Unfortunately, because of that, we are chugging in way too much food and that is why obesity rates and chronic diseases have shot up.
So if you want to learn what makes you go hungry and how to form a healthy relationship with food without getting fat, read on.
What Is Fullness?
It’s not surprising that when you fill your belly up, the organs in your digestive system signal to your brain that it’s time to stop. Sensory neurons (vagus nerve) in your stomach (GLP1R neurons) detect food by being stretched.
Signals are then sent to your brain to notify you that you are done. Leptin on the other hand acts as a long-term control of fullness. AKA reducing food cravings. They do that by signalling the hypothalamus via a complex string of neural circuitry.
Leptin plays a huge role in sustainable eating and weight control. Being produced by adipose tissue, its job is to maintain the energy homeostasis of your body. It also interacts with the mesolimbic dopamine system which is nerd talk for how you feel when you satisfy food cravings.
Studies have also shown the interaction between your gut microbiome and its relationship to the human brain. Thus addiction to certain foods or deep cravings can be influenced by the trillions of bacteria calling your intestines, home.
By eating slower, you will be fuller; and faster. You will also have fewer post-meal cravings like sweets and desserts. Ghrelin ( a hunger hormone) is greatly suppressed too.
Not only that, by eating slower, test subjects were shown to have a better appreciation of the meal and better enjoyment too.
Eat More Fibre & Protein
Protein satiates you faster and fibre keeps you full longer. Not only that, protein is a macronutrient that is essential for our daily bodily function, and muscle growth/repair. People who have a diet higher in protein have better appetite control, reduced food intake and a more successful weight loss program.
Fibre is important to feed our gut microbiome which in turn influences our immune system, food cravings and even overall lifespan. Fibre is also key to reducing constipation, regulating blood sugar & chronic inflammation.
Consume Mostly Whole/Fresh Foods & Reduce Ultra Processed Foods
Nutrition science has come to a point where it’s more than just macronutrients like proteins and carbs. Ultra-processed foods (UPS) are now in the limelight as to be the defining factor to cause weight gain.
Why? Well, first off, all foods are processed. However ultra-processed foods have ingredients that you can never find in a kitchen. Certain emulsifiers and plastics were found in USPs over the years.

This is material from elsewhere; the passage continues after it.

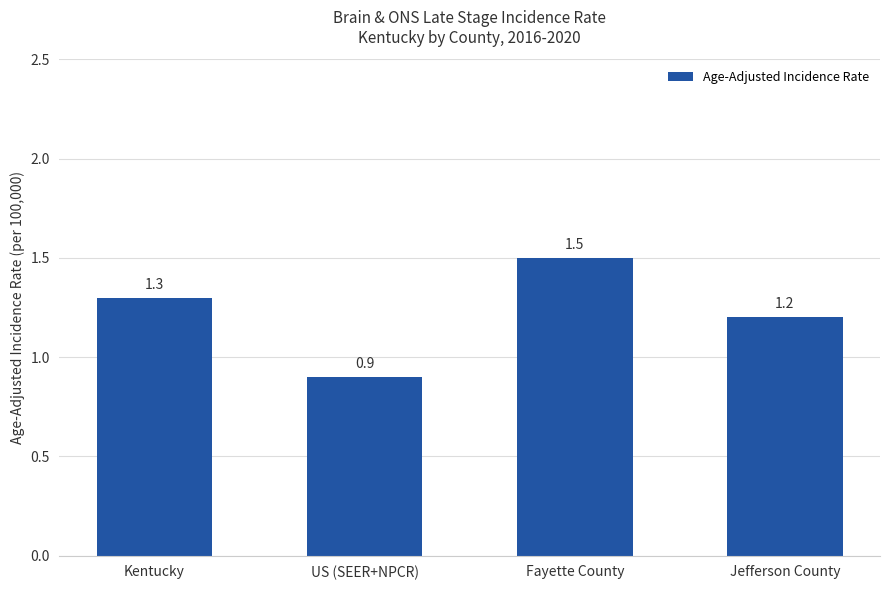

What is the difference between the values at Kentucky and Jefferson County?

0.1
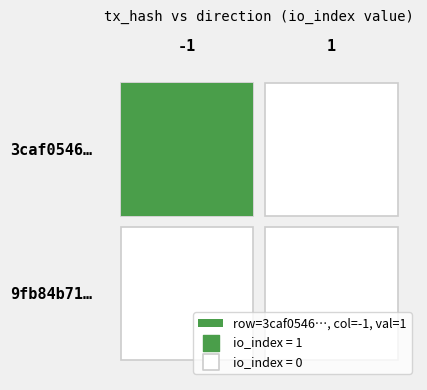

List the series in order of their peak value, highest first.

3caf0546…, 9fb84b71…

During processing, foods lose their flavour and texture thus manufacturers add way more sodium and other compounds to thicken their flavour and texture.
All these things add together and now you have a food that you crave all day long, thus overconsuming it.
Drink Water Before & After Meals
Remember the stretched sensory nerves? Yeah, water (a liquid) takes up space and it will fill you up too. A great way is to have a glass of water (200ml) before a meal and if possible, have a nutritious bowl of soup.
Nutrients don’t get degraded due to high heat and all of the macro/micro nutrients get dissolved in the soup itself, thus creating a nutrient-rich source to consume from.